Tuesday, September 16, 2014

LME copper near 3 month low on China growth jitters

 London copper slipped towards three-month lows on Monday after growth at China's factories stumbled to its weakest in nearly six years in August, fueling concerns over its metals demand.
As well as weakening growth in China's factories, growth in other key sectors also cooled, raising fears the world's second-largest economy may be at risk of a sharp slowdown unless Beijing takes fresh stimulus measures.
"It's going to be a messy day I think," said commodity analyst Daniel Hynes of ANZ in Sydney.
"I suspect the European and U.S. investors will probably take that data a little worse than those in Asia.
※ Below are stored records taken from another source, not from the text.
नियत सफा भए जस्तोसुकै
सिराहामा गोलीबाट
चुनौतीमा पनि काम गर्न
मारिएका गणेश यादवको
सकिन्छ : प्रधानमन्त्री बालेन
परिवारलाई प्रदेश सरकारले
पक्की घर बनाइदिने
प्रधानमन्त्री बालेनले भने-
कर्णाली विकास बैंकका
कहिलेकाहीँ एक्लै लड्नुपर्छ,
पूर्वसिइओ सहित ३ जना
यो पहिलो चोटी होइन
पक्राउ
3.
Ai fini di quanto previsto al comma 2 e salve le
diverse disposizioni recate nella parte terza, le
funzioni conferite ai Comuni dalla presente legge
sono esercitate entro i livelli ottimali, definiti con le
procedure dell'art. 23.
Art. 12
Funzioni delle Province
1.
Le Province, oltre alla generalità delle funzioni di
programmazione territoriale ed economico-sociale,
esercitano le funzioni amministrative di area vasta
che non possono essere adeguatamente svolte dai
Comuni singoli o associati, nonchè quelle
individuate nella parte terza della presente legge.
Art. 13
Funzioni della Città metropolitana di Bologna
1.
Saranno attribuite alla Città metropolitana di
Their optimism has been quite fragile over the past few weeks, so this will result in a few selling out pretty quick," he added.
Three-month copper on the London Metal Exchange slipped by 0.7 percent to $6,793.75 a tonne by 0146 GMT after closing flat in the previous session.
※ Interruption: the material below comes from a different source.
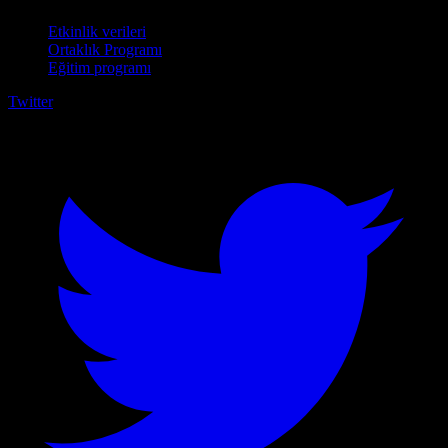
Etkinlik verileri
Ortaklık Programı
Eğitim programı
Twitter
It earlier fell as far as $6,780.75, towards support at $6,734 a tonne which was the low from Sept. 11 and the weakest since June 20.
The most-traded November copper contract on the Shanghai Futures Exchange fell 0.4 percent to 48,230 yuan ($7,856) a tonne having earlier hit its weakest since June 23.
Losses were cushioned in Asian hours as traders raised bets that China's central bankers will embark on more stimulus to buttress the economy against a property led slowdown.
But further headwinds for commodities were coming from expectations that the U.S. may hike interest rates sooner than previously thought given a string of improving economic signals.
U.S. retail sales rose broadly in August and consumer sentiment hit a 14-month high in September, supporting expectations for sturdy economic growth in the third quarter.
BNP Paribas has shifted its expectations for the first U.S. rate rise to the second quarter of 2015 from the third quarter.
The expectations have weighed on commodities prices because industry will have to pay higher costs to obtain capital and because a stronger dollar makes commodities more expensive for holders of other currencies.
Investors have turned bearish copper. Hedge funds and money managers switched copper into a net short position for the first time since April, the Commodity Futures Trading Commission said on Friday.
Across other metals, more refined zinc is likely to be shipped from bonded warehouses in China to warehouses approved by the LME in Asia in the fourth quarter as tight credit crimps domestic demand, traders said, which is likely to temper a rally in LME zinc.
Three month zinc slipped by 0.2 percent to 2272.25 a tonne but is still up by more than 10 percent this year.